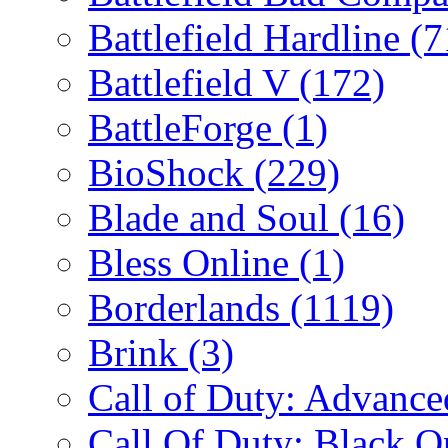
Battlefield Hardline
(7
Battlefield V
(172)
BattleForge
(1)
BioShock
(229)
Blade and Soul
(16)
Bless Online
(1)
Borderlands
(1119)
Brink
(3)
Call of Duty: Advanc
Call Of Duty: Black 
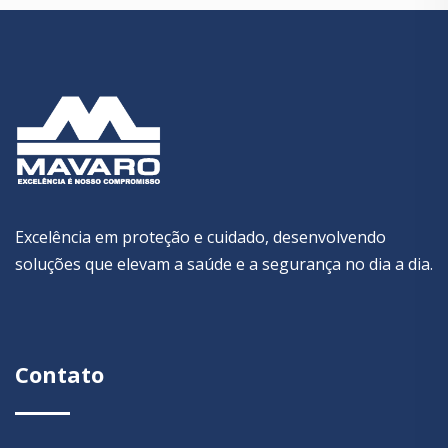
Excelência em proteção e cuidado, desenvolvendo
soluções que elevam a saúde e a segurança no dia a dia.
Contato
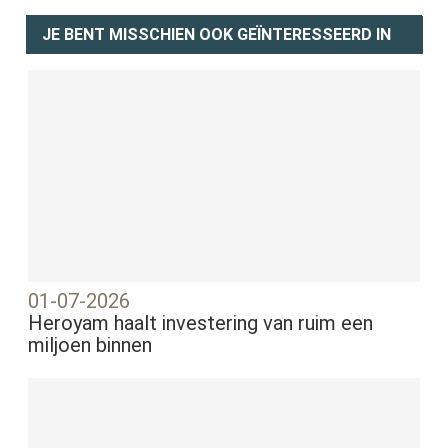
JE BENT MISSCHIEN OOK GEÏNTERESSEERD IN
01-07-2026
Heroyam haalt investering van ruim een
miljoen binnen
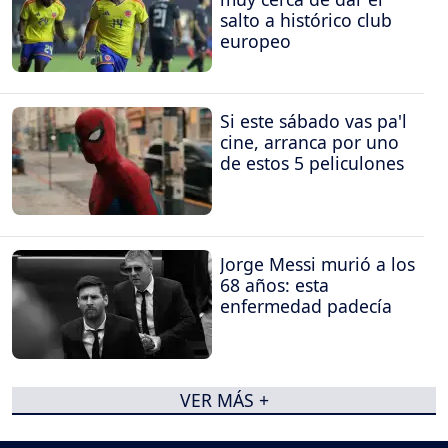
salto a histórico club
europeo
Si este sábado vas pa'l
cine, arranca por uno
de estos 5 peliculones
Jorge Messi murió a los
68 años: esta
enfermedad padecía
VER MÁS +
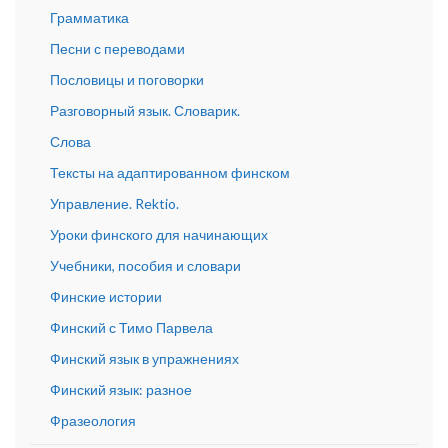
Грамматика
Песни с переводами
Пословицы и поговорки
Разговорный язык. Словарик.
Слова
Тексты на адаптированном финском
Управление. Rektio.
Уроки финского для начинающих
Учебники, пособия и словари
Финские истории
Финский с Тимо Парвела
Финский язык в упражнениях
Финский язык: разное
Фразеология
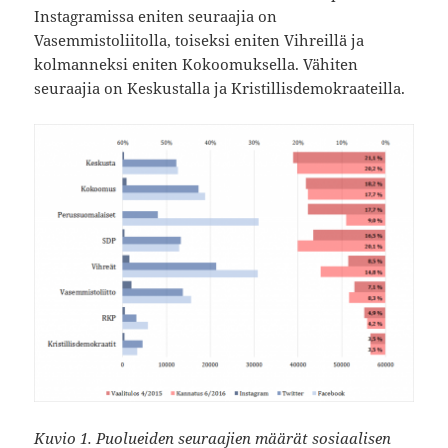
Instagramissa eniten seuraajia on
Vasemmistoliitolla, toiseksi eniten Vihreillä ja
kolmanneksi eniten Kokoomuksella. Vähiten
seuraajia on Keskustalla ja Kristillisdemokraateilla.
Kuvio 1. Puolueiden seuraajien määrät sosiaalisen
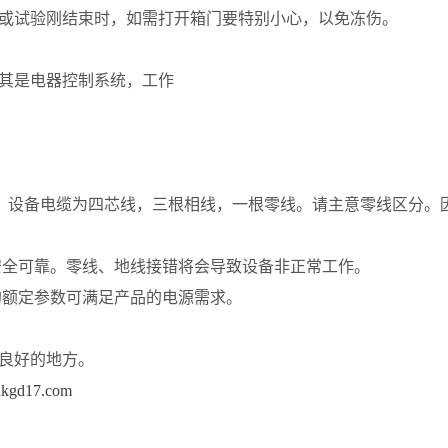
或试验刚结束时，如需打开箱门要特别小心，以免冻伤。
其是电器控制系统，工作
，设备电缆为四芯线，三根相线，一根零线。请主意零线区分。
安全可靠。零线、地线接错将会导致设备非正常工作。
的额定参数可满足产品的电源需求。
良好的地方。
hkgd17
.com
---*---
§ ACTIVITY
Copy out exactly the material that runs from the line with "salto a histórico club" to the line with "Vasemmistoliitolla, toiseksi eniten", ends included, and leave the pictures behind.

§ RESPONSE TO THE EXERCISE
salto a histórico club
europeo
Si este sábado vas pa'l
cine, arranca por uno
de estos 5 peliculones
Jorge Messi murió a los
68 años: esta
enfermedad padecía
VER MÁS +
Грамматика
Песни с переводами
Пословицы и поговорки
Разговорный язык. Словарик.
Слова
Тексты на адаптированном финском
Управление. Rektio.
Уроки финского для начинающих
Учебники, пособия и словари
Финские истории
Финский с Тимо Парвела
Финский язык в упражнениях
Финский язык: разное
Фразеология
Instagramissa eniten seuraajia on
Vasemmistoliitolla, toiseksi eniten Vihreillä ja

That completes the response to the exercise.